Monarchy 'untouchable'

Monarchy 'untouchable'

Prayut warns MPs on charter bill changes

The People Go, an activists’ network, holds a press conference in front of Democracy Monument on Nov 16, 2020 to urge parliament to accept the ‘people’s version’ of the charter amendment draft. Lawmakers will on Wednesday decide whether to accept the bill in the first reading. (Photo: Varuth Hirunyatheb)
The People Go, an activists’ network, holds a press conference in front of Democracy Monument on Nov 16, 2020 to urge parliament to accept the ‘people’s version’ of the charter amendment draft. Lawmakers will on Wednesday decide whether to accept the bill in the first reading. (Photo: Varuth Hirunyatheb)

Prime Minister Prayut Chan-o-cha has warned that the ongoing charter amendment process must leave the royal institution untouched.

Gen Prayut made the remarks as he chaired a mobile cabinet meeting in Krabi, according to sources at the meeting.

During the meeting, he was briefed on Tuesday's parliamentary debate on a charter amendment bill pushing for "a people's constitution". Lawmakers will on Wednesday decide whether to accept the bill in the first reading.

Gen Prayut was quoted by the sources as saying: "The country, the religion and the monarchy must remain [intact]. MPs must not act in a way that affects the royal institution."

The prime minister also stressed the need for government MPs to abide by party resolutions when they vote on the bill, the sources said.

After the cabinet meeting, Gen Prayut held a discussion behind closed doors with Deputy Prime Minister and leader of the ruling Palang Pracharath Party (PPRP) Prawit Wongsuwon and Interior Minister Anupong Paojinda for about an hour, the sources said.

Natural Resources and Environment Minister Varawut Silpa-archa, who chairs the coalition Chartthaipattana Party's policy and strategy committee, said that party MPs will discuss how to vote on the bill before today's vote.

He said many party MPs told him they would reject the bill because the current constitution was endorsed at a referendum on Aug 7, 2016.

Asked about possible unrest if the bill is rejected, Mr Varawut said supporters of the bill should respect the more than 16 million people who voted in support of it at the referendum.

The bill, which has the support of more than 135,000 eligible voters, proposes six key changes to the 2017 Constitution.

They include a proposal seeking to abolish the Senate, which is seen as the proxy for the now-dissolved National Council for Peace and Order.

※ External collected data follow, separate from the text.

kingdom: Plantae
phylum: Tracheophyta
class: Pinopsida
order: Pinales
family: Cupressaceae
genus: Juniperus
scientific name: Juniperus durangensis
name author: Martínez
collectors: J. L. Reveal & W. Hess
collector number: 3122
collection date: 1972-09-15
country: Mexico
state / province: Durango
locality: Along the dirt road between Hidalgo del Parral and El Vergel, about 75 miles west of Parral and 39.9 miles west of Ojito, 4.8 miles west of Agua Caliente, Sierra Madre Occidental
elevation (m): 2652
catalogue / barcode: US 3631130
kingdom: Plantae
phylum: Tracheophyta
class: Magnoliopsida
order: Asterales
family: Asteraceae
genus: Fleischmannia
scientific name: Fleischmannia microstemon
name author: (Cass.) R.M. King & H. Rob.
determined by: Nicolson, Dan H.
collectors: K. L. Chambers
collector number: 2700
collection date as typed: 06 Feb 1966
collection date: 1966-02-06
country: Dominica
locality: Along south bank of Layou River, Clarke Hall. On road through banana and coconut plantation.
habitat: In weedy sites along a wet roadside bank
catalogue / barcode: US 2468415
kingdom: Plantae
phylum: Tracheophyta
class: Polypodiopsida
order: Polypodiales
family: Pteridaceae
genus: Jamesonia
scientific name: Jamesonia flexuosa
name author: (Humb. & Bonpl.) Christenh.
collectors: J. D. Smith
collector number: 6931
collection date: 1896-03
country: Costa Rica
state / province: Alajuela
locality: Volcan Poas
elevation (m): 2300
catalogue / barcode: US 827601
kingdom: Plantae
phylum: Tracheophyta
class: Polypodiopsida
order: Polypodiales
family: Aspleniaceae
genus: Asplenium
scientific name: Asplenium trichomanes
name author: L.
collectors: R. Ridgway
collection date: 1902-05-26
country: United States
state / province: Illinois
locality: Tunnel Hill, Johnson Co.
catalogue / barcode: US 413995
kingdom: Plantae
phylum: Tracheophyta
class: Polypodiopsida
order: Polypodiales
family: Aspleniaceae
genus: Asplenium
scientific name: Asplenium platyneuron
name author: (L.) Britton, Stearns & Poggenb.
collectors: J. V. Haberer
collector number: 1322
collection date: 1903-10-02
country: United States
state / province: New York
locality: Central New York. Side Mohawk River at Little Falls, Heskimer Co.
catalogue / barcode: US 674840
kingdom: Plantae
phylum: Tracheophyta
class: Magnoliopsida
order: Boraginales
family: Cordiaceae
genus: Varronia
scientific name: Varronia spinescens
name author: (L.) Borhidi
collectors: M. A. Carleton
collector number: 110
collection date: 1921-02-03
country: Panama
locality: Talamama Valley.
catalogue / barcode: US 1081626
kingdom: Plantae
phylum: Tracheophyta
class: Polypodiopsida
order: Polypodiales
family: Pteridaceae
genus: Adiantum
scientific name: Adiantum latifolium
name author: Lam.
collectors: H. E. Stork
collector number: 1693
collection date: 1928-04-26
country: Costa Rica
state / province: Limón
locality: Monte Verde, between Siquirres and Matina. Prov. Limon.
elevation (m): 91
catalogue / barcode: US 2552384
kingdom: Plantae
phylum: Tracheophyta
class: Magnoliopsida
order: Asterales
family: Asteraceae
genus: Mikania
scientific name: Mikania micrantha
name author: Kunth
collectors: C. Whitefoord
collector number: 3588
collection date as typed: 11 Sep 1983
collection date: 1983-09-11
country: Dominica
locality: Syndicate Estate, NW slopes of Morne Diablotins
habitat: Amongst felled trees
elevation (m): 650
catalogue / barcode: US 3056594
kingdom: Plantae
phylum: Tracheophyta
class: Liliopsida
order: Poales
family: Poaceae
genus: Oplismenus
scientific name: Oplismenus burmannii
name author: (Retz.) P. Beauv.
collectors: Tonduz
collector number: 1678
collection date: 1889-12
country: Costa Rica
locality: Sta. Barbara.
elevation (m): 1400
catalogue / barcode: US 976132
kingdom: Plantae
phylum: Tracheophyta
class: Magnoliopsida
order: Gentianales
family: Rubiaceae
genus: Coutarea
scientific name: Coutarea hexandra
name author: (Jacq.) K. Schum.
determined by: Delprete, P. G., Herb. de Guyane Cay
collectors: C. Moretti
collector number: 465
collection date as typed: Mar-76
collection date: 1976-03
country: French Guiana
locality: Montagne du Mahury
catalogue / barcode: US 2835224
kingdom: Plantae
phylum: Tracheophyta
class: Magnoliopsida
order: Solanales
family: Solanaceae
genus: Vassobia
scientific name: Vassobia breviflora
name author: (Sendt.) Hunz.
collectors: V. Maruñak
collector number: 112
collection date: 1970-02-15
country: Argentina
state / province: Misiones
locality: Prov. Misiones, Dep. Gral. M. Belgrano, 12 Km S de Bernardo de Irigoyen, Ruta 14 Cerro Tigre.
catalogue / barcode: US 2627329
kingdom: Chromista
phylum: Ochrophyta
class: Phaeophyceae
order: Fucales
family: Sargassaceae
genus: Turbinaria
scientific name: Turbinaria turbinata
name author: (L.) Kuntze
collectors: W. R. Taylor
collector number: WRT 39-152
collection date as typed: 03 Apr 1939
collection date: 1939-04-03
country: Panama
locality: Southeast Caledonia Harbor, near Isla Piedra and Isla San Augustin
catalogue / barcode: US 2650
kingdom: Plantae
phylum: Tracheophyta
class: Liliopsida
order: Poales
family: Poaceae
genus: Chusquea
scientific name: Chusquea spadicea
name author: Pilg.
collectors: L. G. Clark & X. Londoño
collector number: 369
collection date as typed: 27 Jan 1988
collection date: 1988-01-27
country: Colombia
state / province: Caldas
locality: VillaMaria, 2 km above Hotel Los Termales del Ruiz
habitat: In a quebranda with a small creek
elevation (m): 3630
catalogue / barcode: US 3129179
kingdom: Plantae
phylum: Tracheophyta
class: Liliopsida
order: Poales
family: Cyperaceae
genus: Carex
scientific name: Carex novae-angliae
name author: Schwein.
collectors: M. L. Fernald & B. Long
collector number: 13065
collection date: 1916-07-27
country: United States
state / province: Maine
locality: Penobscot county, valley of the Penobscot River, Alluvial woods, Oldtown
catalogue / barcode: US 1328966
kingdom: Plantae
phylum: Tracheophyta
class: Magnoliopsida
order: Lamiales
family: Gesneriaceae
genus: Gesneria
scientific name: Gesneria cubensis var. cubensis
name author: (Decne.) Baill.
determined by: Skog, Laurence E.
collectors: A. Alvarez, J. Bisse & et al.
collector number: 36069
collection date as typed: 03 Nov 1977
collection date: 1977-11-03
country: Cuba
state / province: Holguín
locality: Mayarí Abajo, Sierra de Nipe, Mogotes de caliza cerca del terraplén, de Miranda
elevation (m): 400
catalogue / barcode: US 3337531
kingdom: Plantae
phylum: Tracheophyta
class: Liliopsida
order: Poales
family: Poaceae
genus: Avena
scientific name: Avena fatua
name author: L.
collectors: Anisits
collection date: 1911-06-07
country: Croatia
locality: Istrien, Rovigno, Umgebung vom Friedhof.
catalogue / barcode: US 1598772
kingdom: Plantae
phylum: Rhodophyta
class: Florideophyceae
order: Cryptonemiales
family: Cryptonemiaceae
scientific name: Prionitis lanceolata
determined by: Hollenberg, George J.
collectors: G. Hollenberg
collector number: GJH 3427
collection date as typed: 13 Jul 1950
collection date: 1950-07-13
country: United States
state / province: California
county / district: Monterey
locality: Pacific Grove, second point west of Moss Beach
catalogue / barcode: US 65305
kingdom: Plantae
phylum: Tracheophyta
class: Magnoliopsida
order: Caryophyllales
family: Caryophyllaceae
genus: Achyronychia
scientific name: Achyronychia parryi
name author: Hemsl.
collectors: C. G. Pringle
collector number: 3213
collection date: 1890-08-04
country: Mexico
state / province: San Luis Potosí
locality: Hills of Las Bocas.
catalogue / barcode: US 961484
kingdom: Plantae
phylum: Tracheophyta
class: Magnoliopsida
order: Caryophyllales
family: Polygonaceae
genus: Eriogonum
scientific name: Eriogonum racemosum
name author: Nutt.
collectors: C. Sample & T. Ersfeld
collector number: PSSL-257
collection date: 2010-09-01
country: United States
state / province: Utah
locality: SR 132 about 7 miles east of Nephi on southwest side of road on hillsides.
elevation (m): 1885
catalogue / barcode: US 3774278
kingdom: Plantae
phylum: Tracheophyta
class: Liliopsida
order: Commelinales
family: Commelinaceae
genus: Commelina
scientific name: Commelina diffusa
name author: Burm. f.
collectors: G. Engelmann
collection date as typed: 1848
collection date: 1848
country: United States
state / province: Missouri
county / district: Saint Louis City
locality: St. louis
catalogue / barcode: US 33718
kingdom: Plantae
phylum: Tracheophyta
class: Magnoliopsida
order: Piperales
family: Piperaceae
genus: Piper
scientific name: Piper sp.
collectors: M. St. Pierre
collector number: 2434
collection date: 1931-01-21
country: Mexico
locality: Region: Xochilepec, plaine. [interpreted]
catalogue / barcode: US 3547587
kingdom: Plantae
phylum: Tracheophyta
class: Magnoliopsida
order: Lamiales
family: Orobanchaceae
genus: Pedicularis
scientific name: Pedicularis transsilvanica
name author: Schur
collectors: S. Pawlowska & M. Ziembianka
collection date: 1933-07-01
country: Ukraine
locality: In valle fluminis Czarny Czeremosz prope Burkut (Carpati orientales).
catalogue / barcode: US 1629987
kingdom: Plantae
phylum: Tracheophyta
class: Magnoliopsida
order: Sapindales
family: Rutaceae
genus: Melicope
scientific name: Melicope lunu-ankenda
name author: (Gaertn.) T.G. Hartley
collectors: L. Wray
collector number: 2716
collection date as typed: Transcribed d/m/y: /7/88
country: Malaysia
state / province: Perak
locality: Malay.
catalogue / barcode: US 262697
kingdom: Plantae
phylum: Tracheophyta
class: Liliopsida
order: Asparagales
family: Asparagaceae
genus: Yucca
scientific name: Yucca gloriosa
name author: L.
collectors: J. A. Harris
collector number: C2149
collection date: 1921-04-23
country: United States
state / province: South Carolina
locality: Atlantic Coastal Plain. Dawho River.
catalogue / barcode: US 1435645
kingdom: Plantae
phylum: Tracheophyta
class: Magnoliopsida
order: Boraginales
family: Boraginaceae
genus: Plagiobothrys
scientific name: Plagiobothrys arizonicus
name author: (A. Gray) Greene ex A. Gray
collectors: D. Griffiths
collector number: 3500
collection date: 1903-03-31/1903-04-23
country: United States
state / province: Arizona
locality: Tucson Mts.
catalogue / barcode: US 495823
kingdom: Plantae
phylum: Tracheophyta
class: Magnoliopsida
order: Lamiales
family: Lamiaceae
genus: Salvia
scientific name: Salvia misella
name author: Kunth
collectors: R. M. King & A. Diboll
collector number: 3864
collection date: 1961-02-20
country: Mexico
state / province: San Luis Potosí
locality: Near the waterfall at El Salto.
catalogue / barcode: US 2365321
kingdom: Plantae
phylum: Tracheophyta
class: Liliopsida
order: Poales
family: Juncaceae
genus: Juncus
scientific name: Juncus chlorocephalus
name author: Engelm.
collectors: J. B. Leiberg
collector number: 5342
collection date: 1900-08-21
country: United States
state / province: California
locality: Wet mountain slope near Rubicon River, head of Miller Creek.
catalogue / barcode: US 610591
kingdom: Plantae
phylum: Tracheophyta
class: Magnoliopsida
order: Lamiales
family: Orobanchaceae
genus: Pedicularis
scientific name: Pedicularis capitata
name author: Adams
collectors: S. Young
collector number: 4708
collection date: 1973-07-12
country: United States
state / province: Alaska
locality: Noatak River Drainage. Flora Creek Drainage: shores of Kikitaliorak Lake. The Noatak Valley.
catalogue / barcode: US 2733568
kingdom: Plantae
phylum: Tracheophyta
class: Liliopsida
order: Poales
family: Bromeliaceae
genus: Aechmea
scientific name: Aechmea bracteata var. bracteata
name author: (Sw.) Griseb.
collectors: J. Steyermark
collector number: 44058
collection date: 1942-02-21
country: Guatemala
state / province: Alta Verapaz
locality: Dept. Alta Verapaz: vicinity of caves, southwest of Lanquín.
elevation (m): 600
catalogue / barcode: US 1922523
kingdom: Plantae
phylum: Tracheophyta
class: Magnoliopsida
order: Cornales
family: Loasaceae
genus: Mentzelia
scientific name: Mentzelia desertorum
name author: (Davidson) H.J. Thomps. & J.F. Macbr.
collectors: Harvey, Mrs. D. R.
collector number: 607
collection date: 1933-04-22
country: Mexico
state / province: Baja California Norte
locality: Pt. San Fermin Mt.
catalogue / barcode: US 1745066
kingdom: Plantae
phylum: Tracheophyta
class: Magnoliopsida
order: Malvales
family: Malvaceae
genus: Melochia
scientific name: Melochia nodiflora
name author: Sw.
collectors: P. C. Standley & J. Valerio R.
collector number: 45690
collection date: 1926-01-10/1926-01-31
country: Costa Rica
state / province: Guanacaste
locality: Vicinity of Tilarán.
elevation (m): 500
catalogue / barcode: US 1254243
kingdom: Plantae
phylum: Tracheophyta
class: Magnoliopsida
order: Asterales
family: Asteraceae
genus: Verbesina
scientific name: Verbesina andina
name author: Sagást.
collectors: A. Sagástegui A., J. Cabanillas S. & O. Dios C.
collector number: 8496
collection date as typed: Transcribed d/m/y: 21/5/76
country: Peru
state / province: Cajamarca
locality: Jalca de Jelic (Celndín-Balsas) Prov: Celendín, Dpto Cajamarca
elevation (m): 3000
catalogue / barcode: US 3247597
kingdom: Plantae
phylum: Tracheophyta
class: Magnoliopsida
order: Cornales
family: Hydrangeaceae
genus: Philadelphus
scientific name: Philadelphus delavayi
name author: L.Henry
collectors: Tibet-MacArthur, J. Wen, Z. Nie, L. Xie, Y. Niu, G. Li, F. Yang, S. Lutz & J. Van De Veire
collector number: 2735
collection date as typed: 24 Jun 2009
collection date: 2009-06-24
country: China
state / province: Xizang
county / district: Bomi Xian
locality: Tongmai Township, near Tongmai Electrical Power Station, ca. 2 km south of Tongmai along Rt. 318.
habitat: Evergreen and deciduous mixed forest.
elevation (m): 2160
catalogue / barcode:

It also seeks to increase the MPs' and opposition's power to scrutinise government actions.

The bill is being sponsored by the Internet Law Reform Dialogue (iLaw), the Re-Solution group, the Progressive Movement and the Move Forward Party.

Digital Economy and Society Minister Chaiwut Thanakamanusorn, who sits on the PPRP's executive board, said the bill contains proposals that are hostile toward the Senate and thus senators are expected to reject it.

He added that the PPRP would hold a meeting today to decide how to proceed with the vote. "We have to listen to all groups in society, not any group in particular," Mr Chaiwut said.

Piyabutr Saengkanokkul, secretary-general of the Progressive Movement, voiced disagreement with the current constitution which allows senators to decide on the passage of charter amendment proposals. The bill requires the support of at least one-third of the Senate, or 84 senators, and at least 20% of opposition MPs, or 43, to pass.

"It is strange that fewer than 100 senators are allowed to block charter amendment proposals," he said, adding senators should make sacrifices by voting to scrap the Senate.

Mr Piyabutr encouraged parliamentarians to vote to accept the bill through to a third and final reading. If it passes the third reading, it will still be put to a referendum, he said.